Regardless of the insincerity of Moscow’s overture towards Western nationalists while it pillages Ukraine with Islamic conscripts, Washington is attempting to bleed the entire Continent dry in a feckless proxy war as Brussels is only too happy to end European industrialism.
The fabled European strategic autonomy that many speak of may just be the Americans trying to keep the lights on before the entire continent is demographically submerged and thrown onto the scrap heap.
Brussels, the bugbear of Eurosceptics (for good reason), is but a branch office for a wider scheme of global American power and is not, contrary to some Brexitters’ rhetoric, an inchoate neo-Bismarckian empire. With real European independence ending after the 1914-45 conflagration, the continent has been the stomping ground entirely for outside powers. An attempt at pan-European unity envisioned by some as a solution has only created a glass cage to imprison nations in the form of the EU.
A pro-Russian stance is discredited by the Kremlin’s rank mendacity but a chance may yet exist for Europeans, like West Africans, to make use of the chaos should a space emerge for a new direction.
Amid all this tumult lies Ireland, the most economically Americanised of European satraps, which is cruising toward the end of history as if it was the 1990s. Wherever Ireland stands in this new global great game, Direct Provision centres from Letterkenny to Limerick will host the end results of future geopolitical turmoil in West Africa.

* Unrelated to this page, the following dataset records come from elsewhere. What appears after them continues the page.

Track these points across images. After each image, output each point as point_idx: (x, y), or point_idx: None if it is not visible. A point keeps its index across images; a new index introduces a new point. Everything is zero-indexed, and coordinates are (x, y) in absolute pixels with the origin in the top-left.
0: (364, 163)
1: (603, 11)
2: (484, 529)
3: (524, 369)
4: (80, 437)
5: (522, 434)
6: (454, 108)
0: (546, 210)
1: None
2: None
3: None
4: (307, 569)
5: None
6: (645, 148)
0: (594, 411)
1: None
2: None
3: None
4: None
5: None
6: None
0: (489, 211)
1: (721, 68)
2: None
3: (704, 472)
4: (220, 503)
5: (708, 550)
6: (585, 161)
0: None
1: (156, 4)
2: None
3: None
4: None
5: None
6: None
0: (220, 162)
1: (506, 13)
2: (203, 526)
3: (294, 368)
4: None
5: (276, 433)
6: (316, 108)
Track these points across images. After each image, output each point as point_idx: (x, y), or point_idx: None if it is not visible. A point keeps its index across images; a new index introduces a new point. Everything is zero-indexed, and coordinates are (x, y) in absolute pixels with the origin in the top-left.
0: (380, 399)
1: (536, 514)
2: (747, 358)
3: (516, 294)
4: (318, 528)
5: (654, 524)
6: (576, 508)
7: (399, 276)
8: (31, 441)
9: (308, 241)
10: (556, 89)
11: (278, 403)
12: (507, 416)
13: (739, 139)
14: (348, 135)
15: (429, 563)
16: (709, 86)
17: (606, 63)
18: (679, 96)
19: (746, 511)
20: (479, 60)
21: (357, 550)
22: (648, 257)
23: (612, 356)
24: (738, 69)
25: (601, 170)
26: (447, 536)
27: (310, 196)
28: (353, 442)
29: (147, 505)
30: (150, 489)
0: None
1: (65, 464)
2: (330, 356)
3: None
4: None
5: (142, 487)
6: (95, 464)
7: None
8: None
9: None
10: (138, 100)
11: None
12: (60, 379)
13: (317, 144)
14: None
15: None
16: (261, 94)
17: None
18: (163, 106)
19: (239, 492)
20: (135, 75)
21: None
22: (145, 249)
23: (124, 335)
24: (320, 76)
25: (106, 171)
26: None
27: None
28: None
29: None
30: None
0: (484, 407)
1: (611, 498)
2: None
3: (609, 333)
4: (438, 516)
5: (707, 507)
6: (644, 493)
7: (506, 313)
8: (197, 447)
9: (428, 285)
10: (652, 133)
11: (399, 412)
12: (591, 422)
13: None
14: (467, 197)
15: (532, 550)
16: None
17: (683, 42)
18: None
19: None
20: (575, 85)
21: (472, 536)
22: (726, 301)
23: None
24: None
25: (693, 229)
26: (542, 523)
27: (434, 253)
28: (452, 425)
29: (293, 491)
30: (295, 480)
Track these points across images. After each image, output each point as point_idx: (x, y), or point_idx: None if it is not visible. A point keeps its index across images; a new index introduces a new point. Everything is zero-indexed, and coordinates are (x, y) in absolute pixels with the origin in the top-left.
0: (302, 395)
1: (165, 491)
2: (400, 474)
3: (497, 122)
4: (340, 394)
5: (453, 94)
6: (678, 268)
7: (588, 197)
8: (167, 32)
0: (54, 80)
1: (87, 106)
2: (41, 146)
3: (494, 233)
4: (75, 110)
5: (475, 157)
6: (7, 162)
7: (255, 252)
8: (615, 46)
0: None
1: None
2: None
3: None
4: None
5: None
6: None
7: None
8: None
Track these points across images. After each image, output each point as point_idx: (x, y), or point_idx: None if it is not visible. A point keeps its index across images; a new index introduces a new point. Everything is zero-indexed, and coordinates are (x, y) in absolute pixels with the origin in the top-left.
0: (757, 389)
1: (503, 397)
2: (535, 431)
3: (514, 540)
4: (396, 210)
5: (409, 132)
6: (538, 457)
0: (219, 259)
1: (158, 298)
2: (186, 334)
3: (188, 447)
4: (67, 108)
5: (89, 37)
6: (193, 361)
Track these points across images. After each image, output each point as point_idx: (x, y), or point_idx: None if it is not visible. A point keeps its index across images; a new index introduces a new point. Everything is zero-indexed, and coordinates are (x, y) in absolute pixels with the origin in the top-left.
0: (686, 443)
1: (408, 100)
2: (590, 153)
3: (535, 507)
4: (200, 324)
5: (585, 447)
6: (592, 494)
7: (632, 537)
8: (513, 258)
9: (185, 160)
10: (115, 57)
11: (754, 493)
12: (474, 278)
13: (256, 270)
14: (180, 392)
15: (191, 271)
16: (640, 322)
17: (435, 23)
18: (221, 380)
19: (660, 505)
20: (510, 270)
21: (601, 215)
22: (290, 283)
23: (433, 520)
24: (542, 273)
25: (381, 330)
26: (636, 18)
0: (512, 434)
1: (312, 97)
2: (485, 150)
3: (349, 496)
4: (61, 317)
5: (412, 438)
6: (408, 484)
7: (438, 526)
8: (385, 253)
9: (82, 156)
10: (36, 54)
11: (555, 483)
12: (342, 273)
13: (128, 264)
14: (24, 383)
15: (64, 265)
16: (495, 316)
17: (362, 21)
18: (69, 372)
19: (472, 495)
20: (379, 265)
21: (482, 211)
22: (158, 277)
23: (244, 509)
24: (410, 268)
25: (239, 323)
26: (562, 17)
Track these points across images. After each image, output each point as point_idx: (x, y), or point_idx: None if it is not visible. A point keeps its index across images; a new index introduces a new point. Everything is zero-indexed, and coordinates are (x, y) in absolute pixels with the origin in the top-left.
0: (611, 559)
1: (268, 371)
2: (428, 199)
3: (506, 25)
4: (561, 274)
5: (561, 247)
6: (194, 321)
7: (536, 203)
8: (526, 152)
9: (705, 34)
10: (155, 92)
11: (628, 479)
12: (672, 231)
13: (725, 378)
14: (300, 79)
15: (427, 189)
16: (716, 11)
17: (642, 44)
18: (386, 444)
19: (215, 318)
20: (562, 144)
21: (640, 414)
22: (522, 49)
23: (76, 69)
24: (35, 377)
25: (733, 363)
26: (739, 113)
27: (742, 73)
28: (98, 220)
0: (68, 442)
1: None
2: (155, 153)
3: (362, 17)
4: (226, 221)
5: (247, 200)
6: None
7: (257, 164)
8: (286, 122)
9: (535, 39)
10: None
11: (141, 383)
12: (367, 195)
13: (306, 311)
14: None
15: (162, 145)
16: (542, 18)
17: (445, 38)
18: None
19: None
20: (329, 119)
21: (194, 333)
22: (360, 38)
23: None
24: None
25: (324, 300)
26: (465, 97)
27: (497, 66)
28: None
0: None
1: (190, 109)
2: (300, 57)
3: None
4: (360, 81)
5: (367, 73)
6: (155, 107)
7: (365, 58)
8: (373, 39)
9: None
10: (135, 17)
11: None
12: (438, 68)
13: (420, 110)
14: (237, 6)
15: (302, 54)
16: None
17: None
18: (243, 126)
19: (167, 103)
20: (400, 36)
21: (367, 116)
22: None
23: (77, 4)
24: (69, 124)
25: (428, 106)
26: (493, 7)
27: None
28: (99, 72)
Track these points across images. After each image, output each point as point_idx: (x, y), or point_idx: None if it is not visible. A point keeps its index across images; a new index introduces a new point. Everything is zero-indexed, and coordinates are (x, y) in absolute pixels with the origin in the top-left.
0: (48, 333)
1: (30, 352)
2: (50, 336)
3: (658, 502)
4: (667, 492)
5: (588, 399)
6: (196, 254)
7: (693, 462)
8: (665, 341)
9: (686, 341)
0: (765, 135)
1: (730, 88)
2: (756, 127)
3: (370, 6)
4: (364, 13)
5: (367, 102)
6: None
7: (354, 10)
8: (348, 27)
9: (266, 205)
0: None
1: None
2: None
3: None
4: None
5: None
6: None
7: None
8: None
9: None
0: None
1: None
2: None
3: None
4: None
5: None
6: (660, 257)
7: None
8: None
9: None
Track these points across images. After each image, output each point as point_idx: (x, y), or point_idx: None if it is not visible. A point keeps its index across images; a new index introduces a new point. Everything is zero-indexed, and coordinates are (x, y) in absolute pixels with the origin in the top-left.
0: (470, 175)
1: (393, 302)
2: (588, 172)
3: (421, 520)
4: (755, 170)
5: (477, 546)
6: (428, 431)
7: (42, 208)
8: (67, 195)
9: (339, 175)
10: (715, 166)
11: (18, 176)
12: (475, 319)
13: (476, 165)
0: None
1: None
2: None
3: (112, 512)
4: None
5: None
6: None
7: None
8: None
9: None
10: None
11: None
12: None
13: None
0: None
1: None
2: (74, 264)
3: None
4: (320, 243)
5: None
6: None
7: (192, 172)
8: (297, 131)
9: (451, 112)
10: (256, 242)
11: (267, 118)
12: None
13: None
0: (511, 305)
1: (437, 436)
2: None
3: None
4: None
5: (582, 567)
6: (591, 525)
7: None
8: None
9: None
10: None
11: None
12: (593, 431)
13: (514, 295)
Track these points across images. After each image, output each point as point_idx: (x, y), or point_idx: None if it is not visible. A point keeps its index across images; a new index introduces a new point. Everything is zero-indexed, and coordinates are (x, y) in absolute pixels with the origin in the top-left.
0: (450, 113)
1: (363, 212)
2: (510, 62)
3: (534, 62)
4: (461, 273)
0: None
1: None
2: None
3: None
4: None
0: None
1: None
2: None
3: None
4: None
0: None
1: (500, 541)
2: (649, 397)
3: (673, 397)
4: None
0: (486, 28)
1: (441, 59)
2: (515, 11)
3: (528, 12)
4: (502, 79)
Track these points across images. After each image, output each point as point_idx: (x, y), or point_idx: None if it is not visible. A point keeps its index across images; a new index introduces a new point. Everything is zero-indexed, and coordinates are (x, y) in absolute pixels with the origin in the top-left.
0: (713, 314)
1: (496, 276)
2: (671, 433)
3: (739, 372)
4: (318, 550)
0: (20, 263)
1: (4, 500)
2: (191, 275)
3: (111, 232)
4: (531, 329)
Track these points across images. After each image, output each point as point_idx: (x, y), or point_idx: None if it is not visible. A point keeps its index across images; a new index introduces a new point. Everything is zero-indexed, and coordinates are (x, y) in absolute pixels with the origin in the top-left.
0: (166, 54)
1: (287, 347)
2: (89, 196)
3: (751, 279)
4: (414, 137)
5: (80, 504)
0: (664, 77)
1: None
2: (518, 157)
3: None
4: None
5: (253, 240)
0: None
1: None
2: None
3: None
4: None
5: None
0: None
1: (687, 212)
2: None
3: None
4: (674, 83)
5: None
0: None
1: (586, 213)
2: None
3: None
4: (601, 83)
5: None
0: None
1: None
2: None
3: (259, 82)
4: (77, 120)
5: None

A reverse Roddy Doyle cliché, the Malians etc have shown themselves to be the Irish of Africa in anti-imperial agency. Fading grey men in Paris or the Samantha Powers’ of this world will now have less hold over these countries even if the resulting attempts at anti-colonialism go nowhere.
Perhaps a sovereign Africa free of imperial meddling is the best anecdote to migration into the West. Africa unfree may never well leave Europe at peace.